Согрин никогда не верил, что сможет разлюбить жизнь и краски, но разлюбил вначале одно, а потом другое. Выучка, впрочем, оставалась при нем, и краски он все так же видел — да и сейчас видит, чтоб им пусто было. И когда не только все вокруг, но и сам Согрин понял, что настоящего художника из него не выйдет, менять жизнь было поздно. Согрин привык думать о себе — «я художник». И думать о себе — «я никто» или «я продавец колбасы» — он не хотел и боялся, что в принципе почти всегда одно и то же.
Вот что стал делать Согрин после того, как от художника в нем уцелело только название. Он начал рисовать афиши для кинотеатров. В те годы афиши размером 2,80 на 3 метра вывешивались у всех кинотеатров, и народ любил на них поглазеть. Сейчас у нас в городе только один кинотеатр по старинке рисует афиши к фильмам, остальные перешли на баннеры. Согрин ненавидел как сами баннеры, так и слово «баннеры». И современные фильмы он не переносил, они были как пережеванный чужими зубами кусок мяса: единственная эмоция — омерзение.
Тридцать лет назад Согрин смотрел каждый фильм, прежде чем приняться за афишу. И если его напарники запросто малевали землистые лица и неестественные позы даже самым любимым артистам, то Согрин работу свою делал иначе. Поэтому иногда — среди убогой палитры — вспыхивали афиши Согрина: артисты получались у него как живые; дивные краски плавились на жаре, и некоторые зрители даже плакали, когда очередную афишу смывали. И напрасно — Согрин в мастерской уже принимался за очередной шедевр.
Согрина мучили краски — будто злые духи с ласковыми голосами, они проникали ему под веки и застилали свет. Краски оставались в памяти, как подпись в договоре о мировом несовершенстве. Так у неудачников-писателей рождается отличная строка — живая, но одинокая, захлебывающаяся в потоке банальностей. Так у скверного музыканта скрипка вдруг вспоминает о Паганини. Так посредственная певица, из тех, что и в хоре отмалчиваются, выдает отличную арию — но дома, для друзей. В караоке. Или вообще в ванной. Горб таланта!

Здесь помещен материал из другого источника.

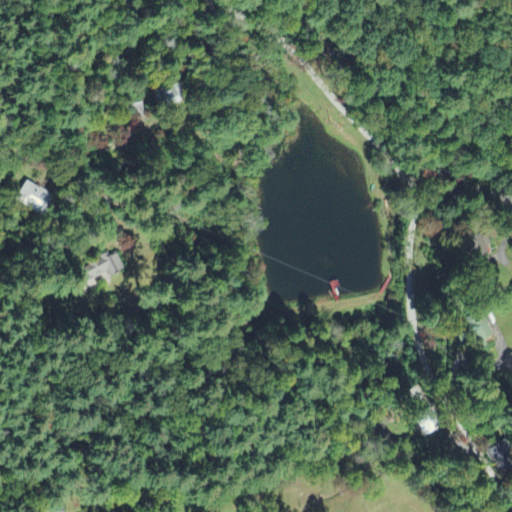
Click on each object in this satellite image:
road: (266, 16)
road: (346, 109)
road: (459, 183)
building: (32, 200)
road: (133, 224)
building: (98, 270)
building: (481, 330)
building: (501, 460)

Согрин ненавидел краски, но знал, что без них будет еще хуже. В бескрасочном мире останутся только Евгения Ивановна, зарытые глубоко в землю героические планы и коктейль «Кровавая Мэри» в буфете оперного театра.
Краска белая, с розовым сальным отблеском и прозрачной каплей в сердце. Краска желтая, огневая, тлеющая, злая.
Черная краска с глубоким синим призвуком, с дыханьем вороных перьев, с земляным смрадом подвала.
Согрин болел новой краской и мечтал — пусть уйдет в очередную афишу и перестанет его преследовать. Пусть превратится в губы Елены Соловей, в рубашку Смоктуновского, и в гладкой прическе нарисованной Ирины Купченко скользнет новый, яркий, живой цвет, и рука благородного Еременко засветится голубым, как на портретах Розальбы Карреры.
Афиши Согрина были шедеврами, доступными в нашем городе каждому. Хитрющий глаз Куравлева в «Афоне». Потрескавшееся от жары платье Кореневой. Ожившая катастрофа «Экипажа», на которую мальчишки ходили, как эстеты — к Джотто: на поклон, чуть не с молитвой. Афиши приклеивали прохожих, как липкие ленты для мух, которые висели в те годы в любом продуктовом магазине. Трупики мух выстраивали картины, Согрин видел в каждой орнамент, сюжет, историю, но прежде всего — краски. Краска удушливожелтая, как отстоявшийся диурез. Краска прозрачная, серая с паутинными разводами, будто не крылья мух, а слюдяные оконца…
Согрин думал, что с годами сможет исцелиться от недуга, но каждая новая зима приносила с собой новые краски. Он искал от них покоя, но стоило покою прийти хотя бы на день, как Согрин начинал беспокоиться — вдруг не вернутся? В театре ему становилось легче. Не от водки. Водка отвлекала, близость музыки дарила надежду.